|Topic Review (Newest First)|
|04-08-2008 10:02 PM|
|jaschrumpf||She's a 1975 model. Not the Newport II, AFAIK, just the original design.|
|04-08-2008 05:18 PM|
What year is it? In terms of customizations from Capital; it was done here and there. There is a 41' custom I know of (interior is totally different; opening portlights, etc); and another 41' that has a swim step transom on the owner's website.
There was an inquiry about the cutout on the transom for a red hulled N28 about a year or so ago on the email forum. At the time I thought it was non-original but now it's hard to say because it looked exactly the same as this boat.
|04-08-2008 03:27 PM|
I won't be needing a fold-down boarding ladder. Swimming voluntarily in the Chesapeake Bay isn't something I'm planning on doing. If I had her in a nice lake, or down in some nice ocean-influenced water, maybe. The Bay looks too much like the Ohio River I grew up next to -- yuck.
The drop-in board is looking like my best option.
|04-08-2008 01:23 PM|
I like Keelhaulin's idea of lifeline(s) across the opening with a fold down boarding ladder. That's a decent customization.
I don't think it was a factory option, as the manufacturer was not in the business of customizing hulls. These boats were factory built like Chevy's and Fords - to a price point. Maybe toward the very end, Capital might of starting considering doing something like this (to save the business), but that woud have been in the '90s.
My first boat was an '84 Newport 28 MkII. Still miss that boat... Jaschrumpf, have you joined the Newport email list here on Sailnet? It's a great resource for any Capital Yachts boat owners.
The N28 is a great little boat. Lots of fun to sail, and has more room with the bulkhead mounted table than other 28-footers. The C&C designed hull will provide plenty of good performance, too.
|04-08-2008 10:05 AM|
|CBinRI||cncphotoalbum.com has an original brochure for the Newport 28 II (it was C&C designed) but I couldn't tell from the drawings whether the cut-out was a factory option. My wife's cousin's Newport 28 does not have one. (He has been very happy with the boat and has gotten many years of use out of her, by the way.)|
|04-08-2008 02:48 AM|
You could just leave it open and put a couple of lifelines across it. If your cockpit got swamped you would drain much more rapidly with that "open transom". I don't think the board installed would be a structural requirement since your backstay is split and way out at the corners of the hull/transom. If you wanted to enclose the transom I think a big piece of starboard with a drain slot in the bottom would work fine.
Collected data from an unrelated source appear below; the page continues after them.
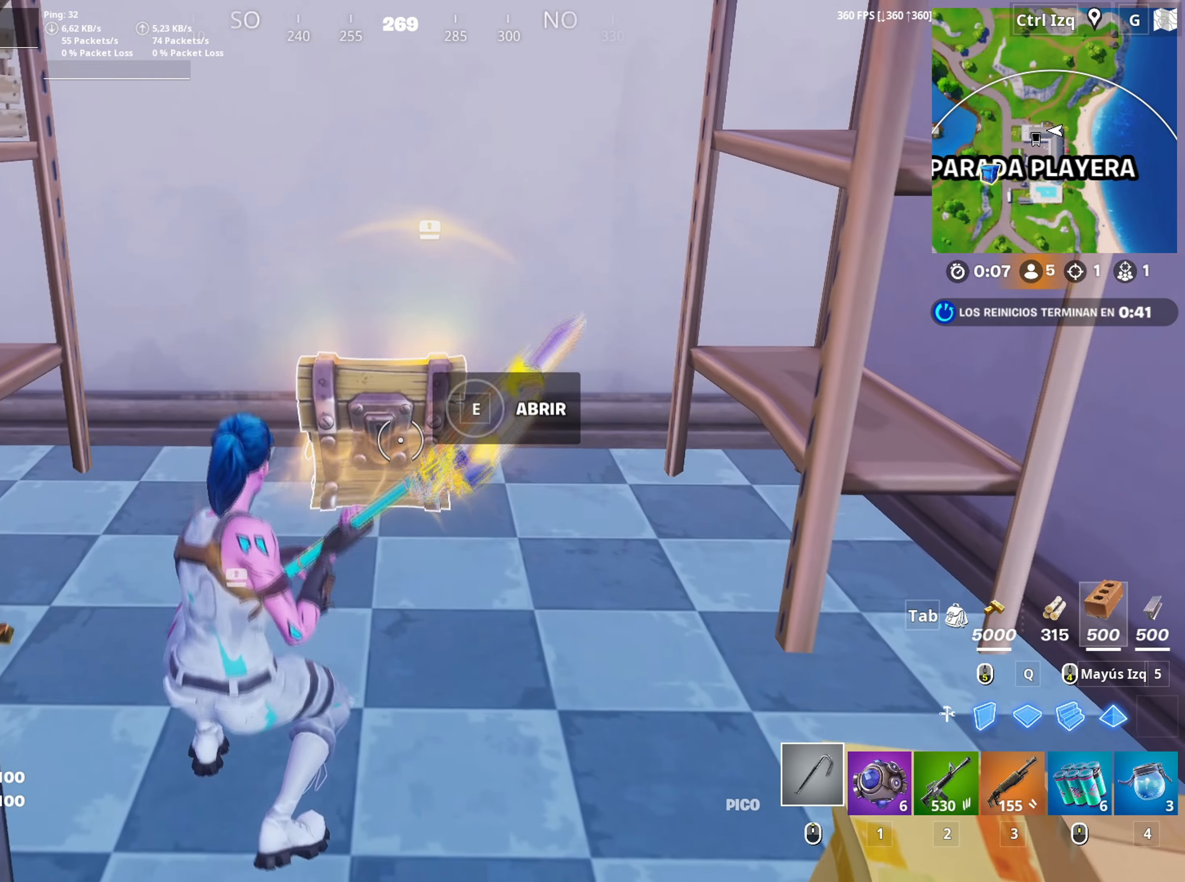
{"keys": ["s"], "mouse": [], "mouse_move": "left", "events": [[67, "e", "down"], [167, "e", "up"], [250, "e", "down"], [300, "s", "down"], [317, "e", "up"], [400, "e", "down"], [500, "e", "up"]]}
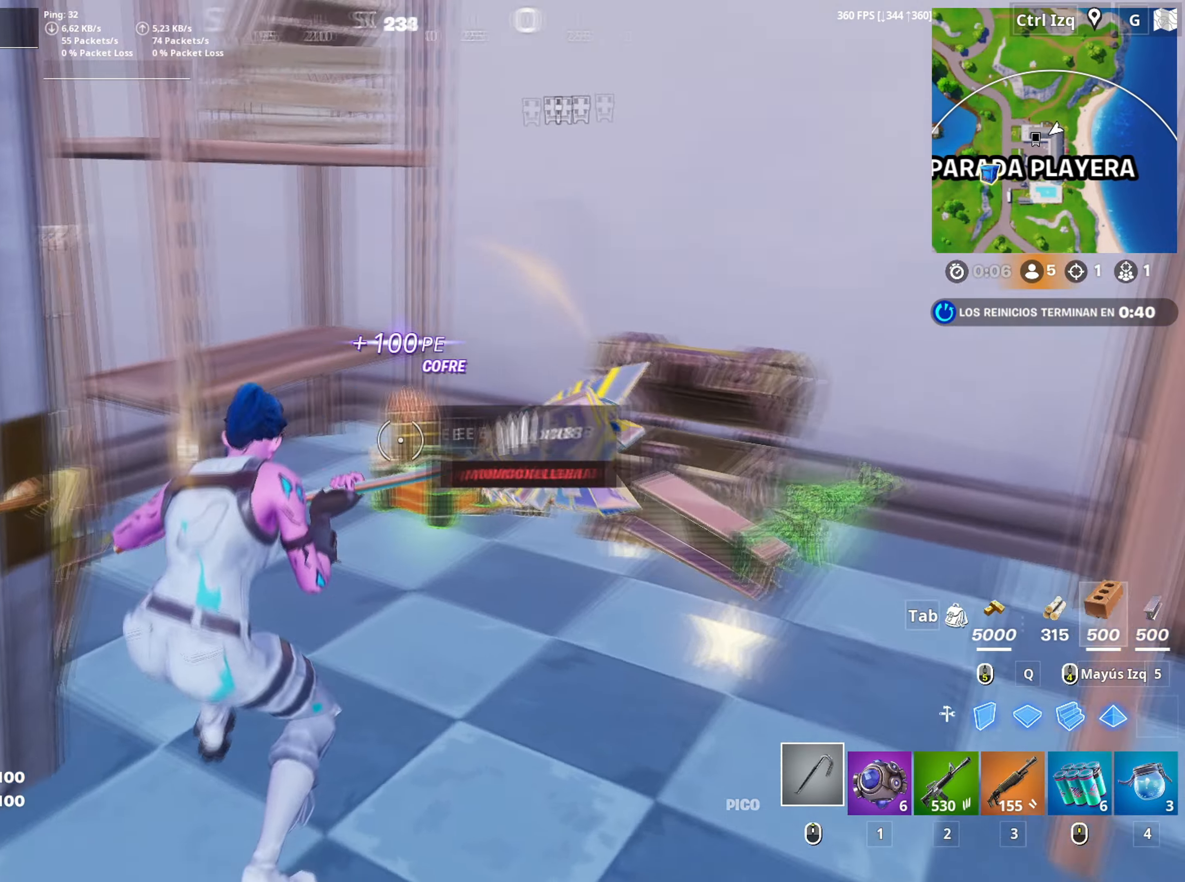
{"keys": ["a", "w"], "mouse": [], "mouse_move": "down", "events": [[33, "a", "down"], [83, "e", "down"], [100, "s", "up"], [133, "e", "up"], [217, "w", "down"], [267, "3", "down"], [367, "3", "up"]]}
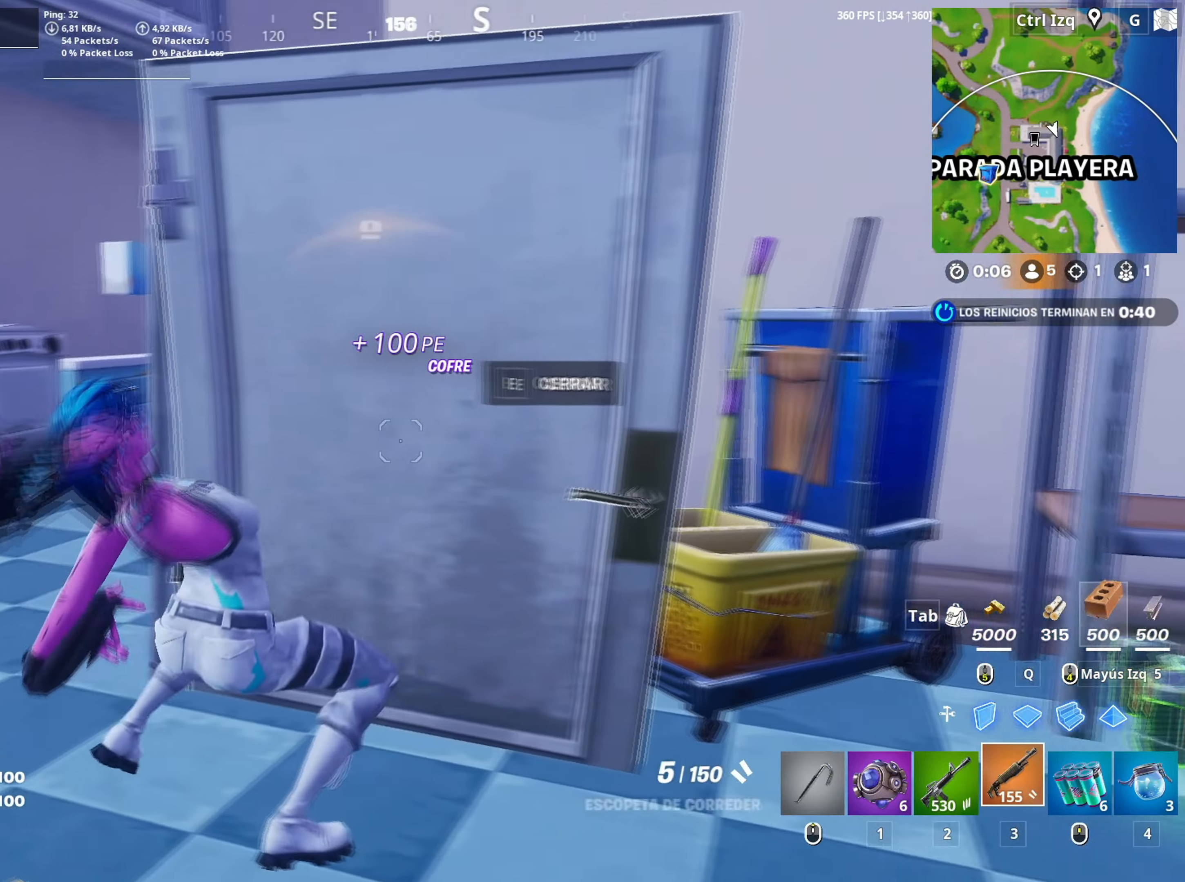
{"keys": ["a", "w"], "mouse": ["right"], "mouse_move": "up-right", "events": [[100, "r", "down"], [150, "r", "up"], [483, "mouse_right", "down"]]}
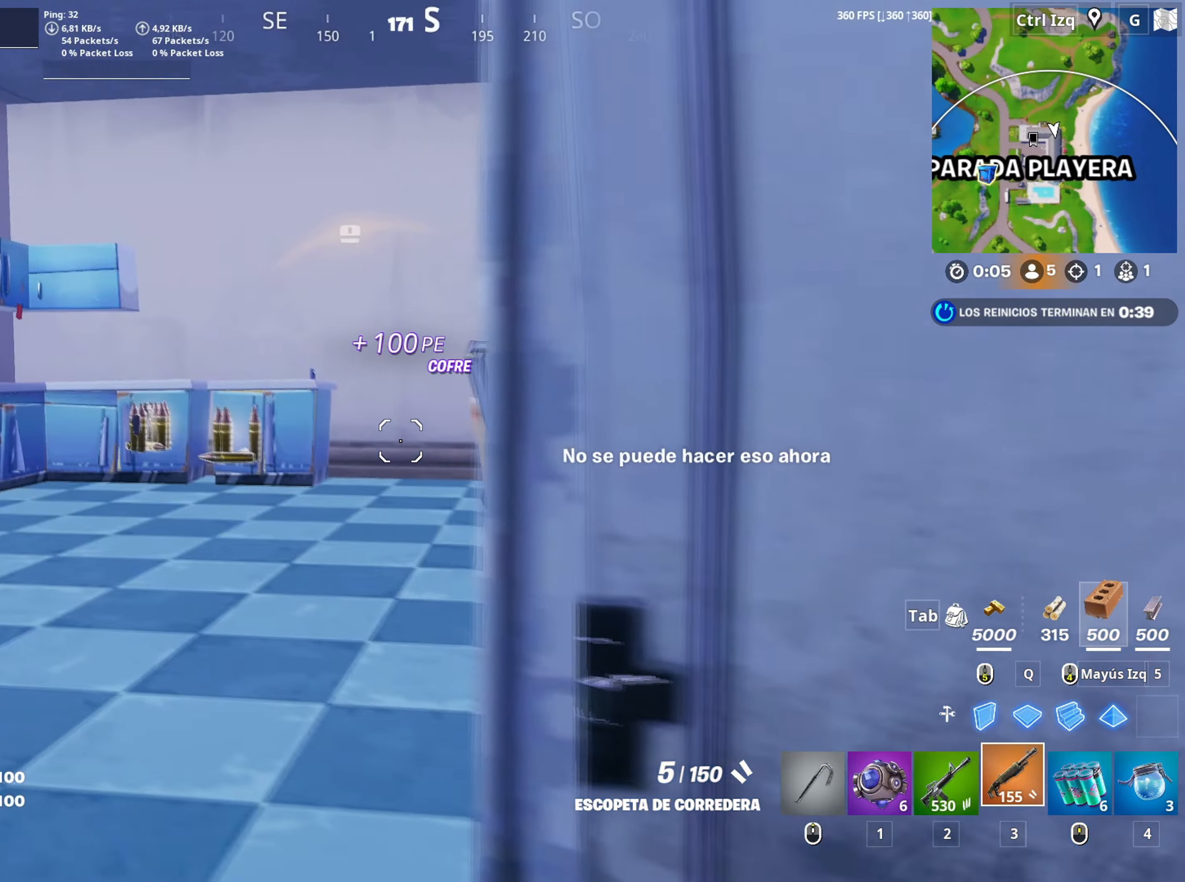
{"keys": ["w"], "mouse": ["right"], "mouse_move": "still", "events": [[67, "a", "up"]]}
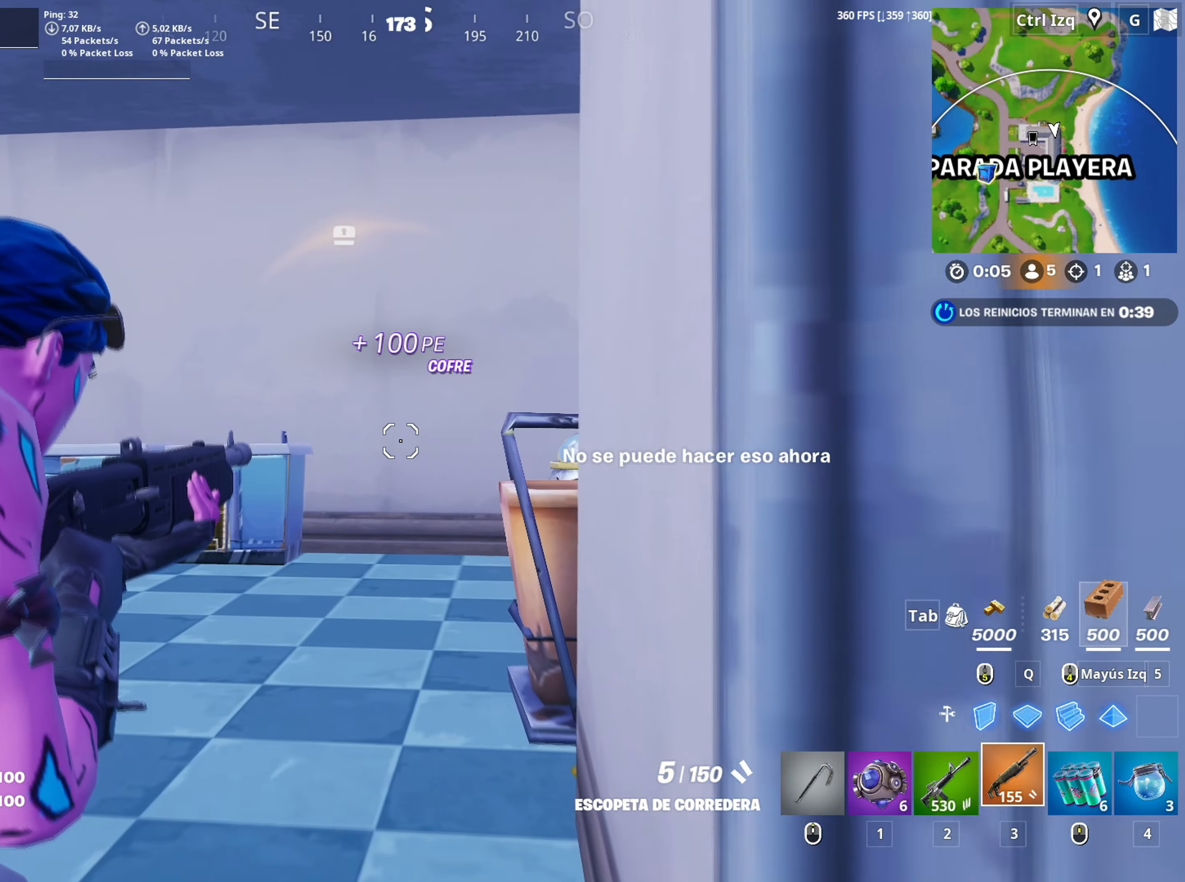
{"keys": ["a", "w"], "mouse": [], "mouse_move": "left", "events": [[33, "a", "down"], [367, "a", "up"], [367, "mouse_right", "up"], [450, "a", "down"]]}
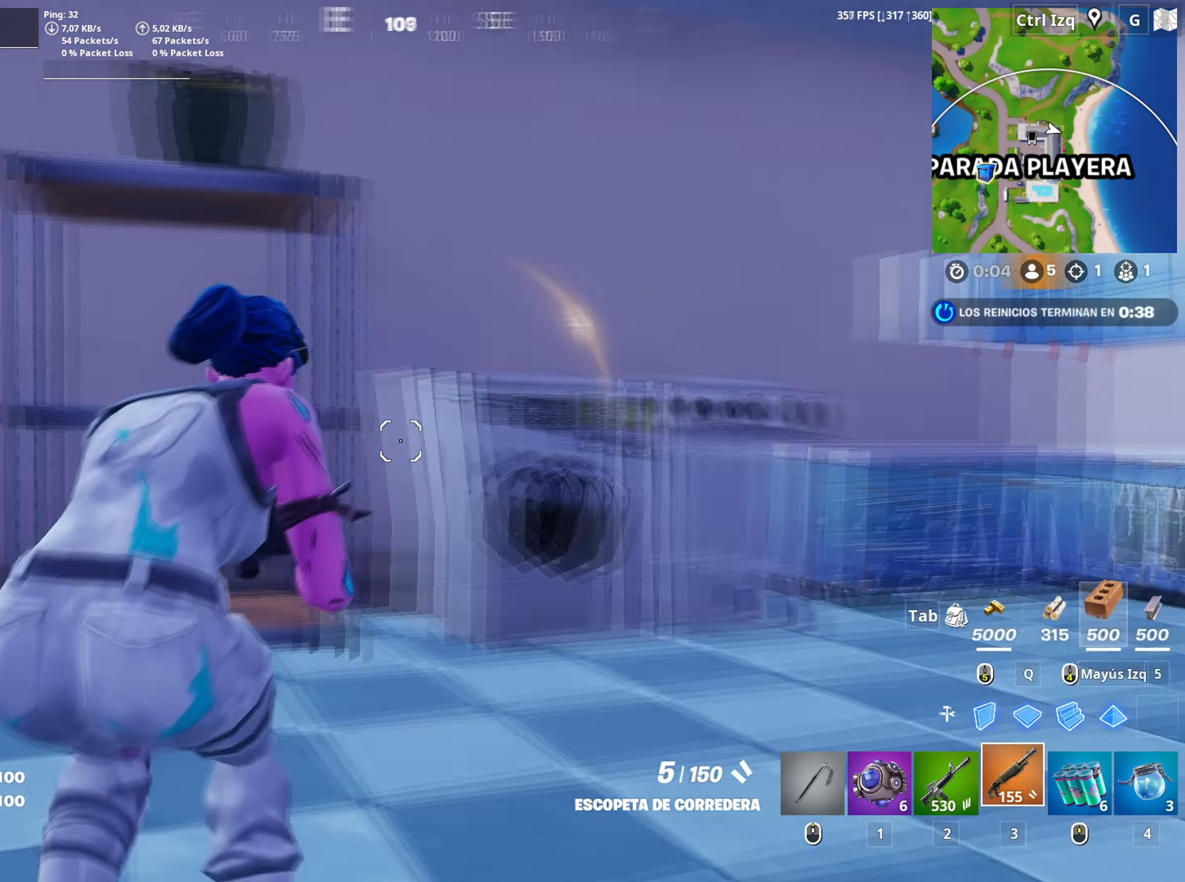
{"keys": ["w"], "mouse": [], "mouse_move": "right", "events": [[283, "a", "up"]]}
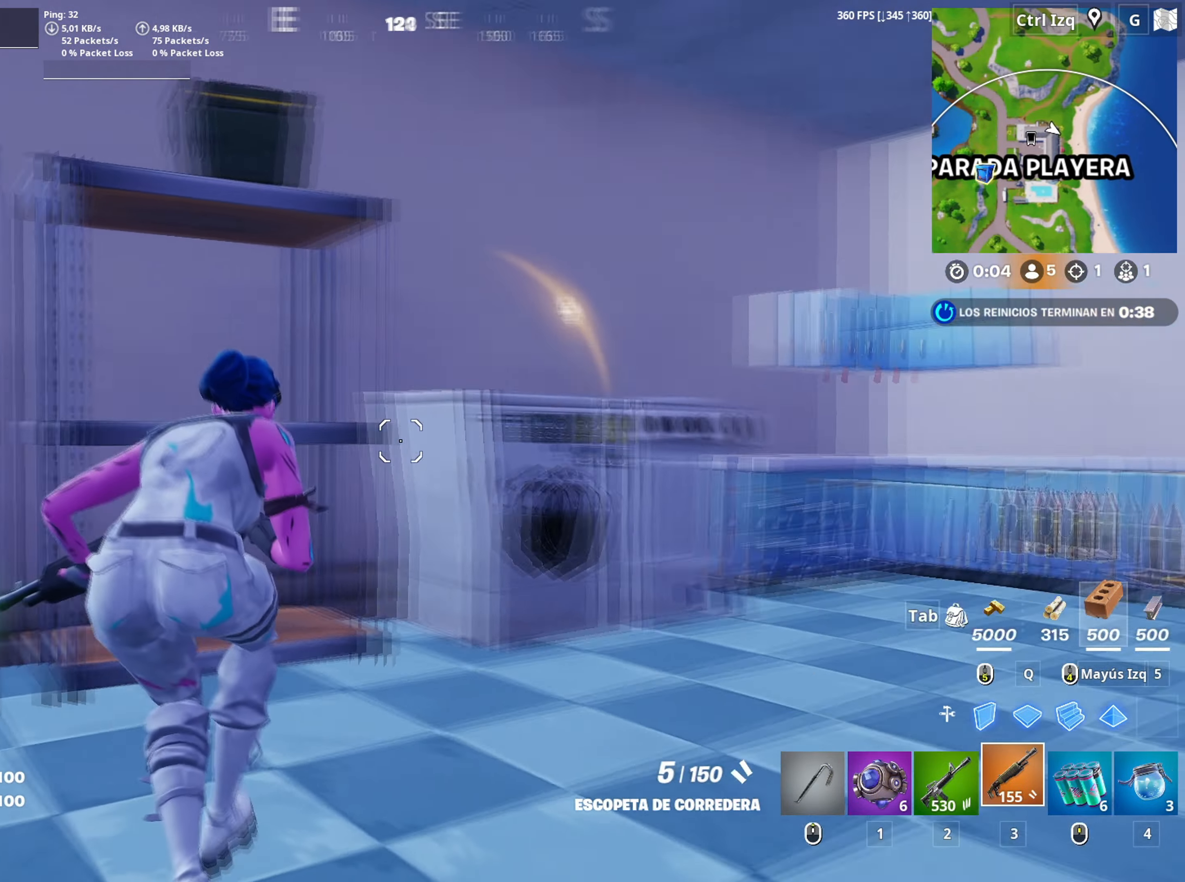
{"keys": ["w"], "mouse": [], "mouse_move": "still", "events": []}
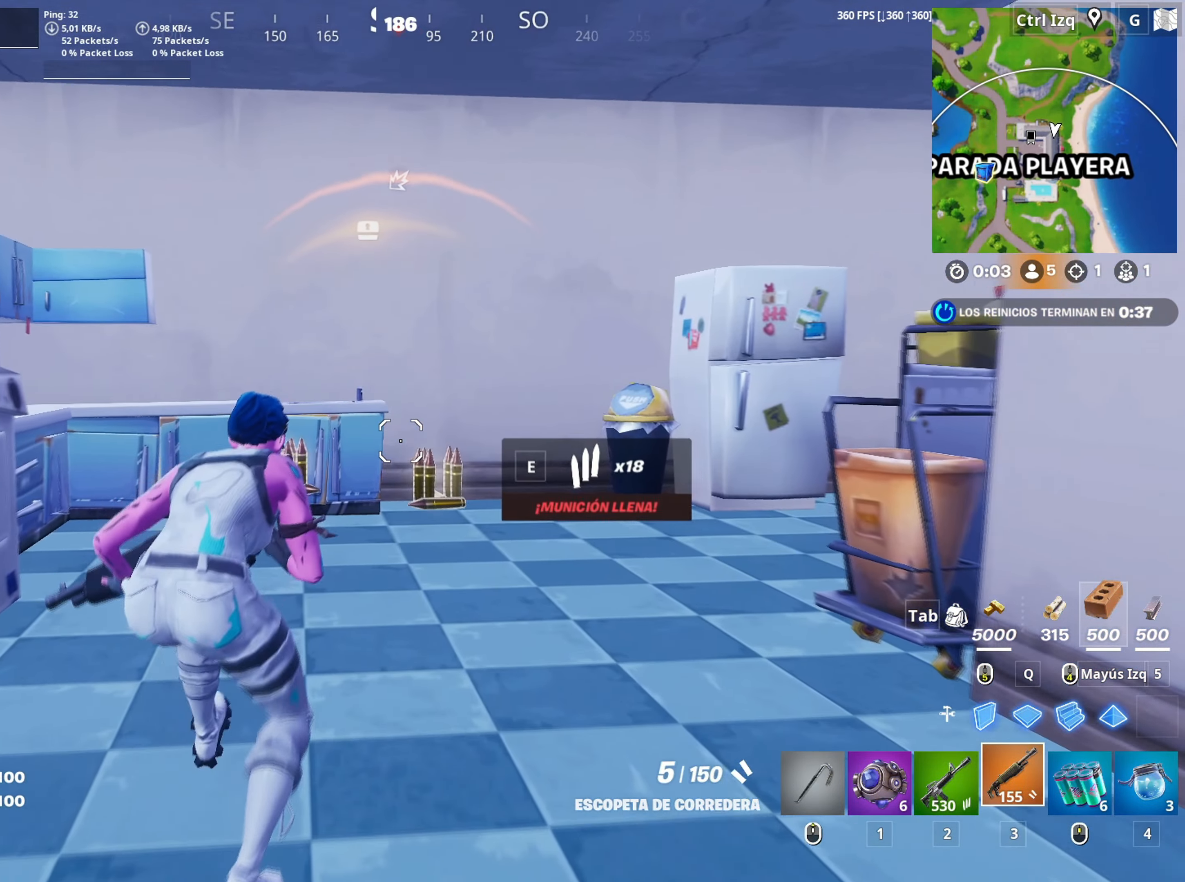
{"keys": ["w"], "mouse": [], "mouse_move": "still", "events": [[317, "e", "down"], [417, "e", "up"]]}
I have seen at least one other N28 with this transom cutout. I think it was a factory option for easy climb in access (prior to sugar-scoop transoms).
|04-07-2008 10:13 PM|
I'd go with your idea of a drop board there, and maybe a folding ladder somehow.
This boat was offered with an outboard power option, and IIRC that was where the motor mount would be.
|04-07-2008 09:07 PM|
Originally Posted by Dunlookn View Post
Did I say "teak"? I meant "something from Home Depot". It's not structural. Paint will look nice.
|04-07-2008 06:10 PM|
|capttb||Doesn't have to be as thick as the transom, just thick enough to keep a dropped bottle from rolling out of the cockpit.|
|04-07-2008 04:35 PM|
Don't be anywhere near the opening when you find out how much a piece of teak of that size/thickness will cost you.
To me that openinging looks just the right size for my ex-wife to go through...
I'd then fix it after the sailing season.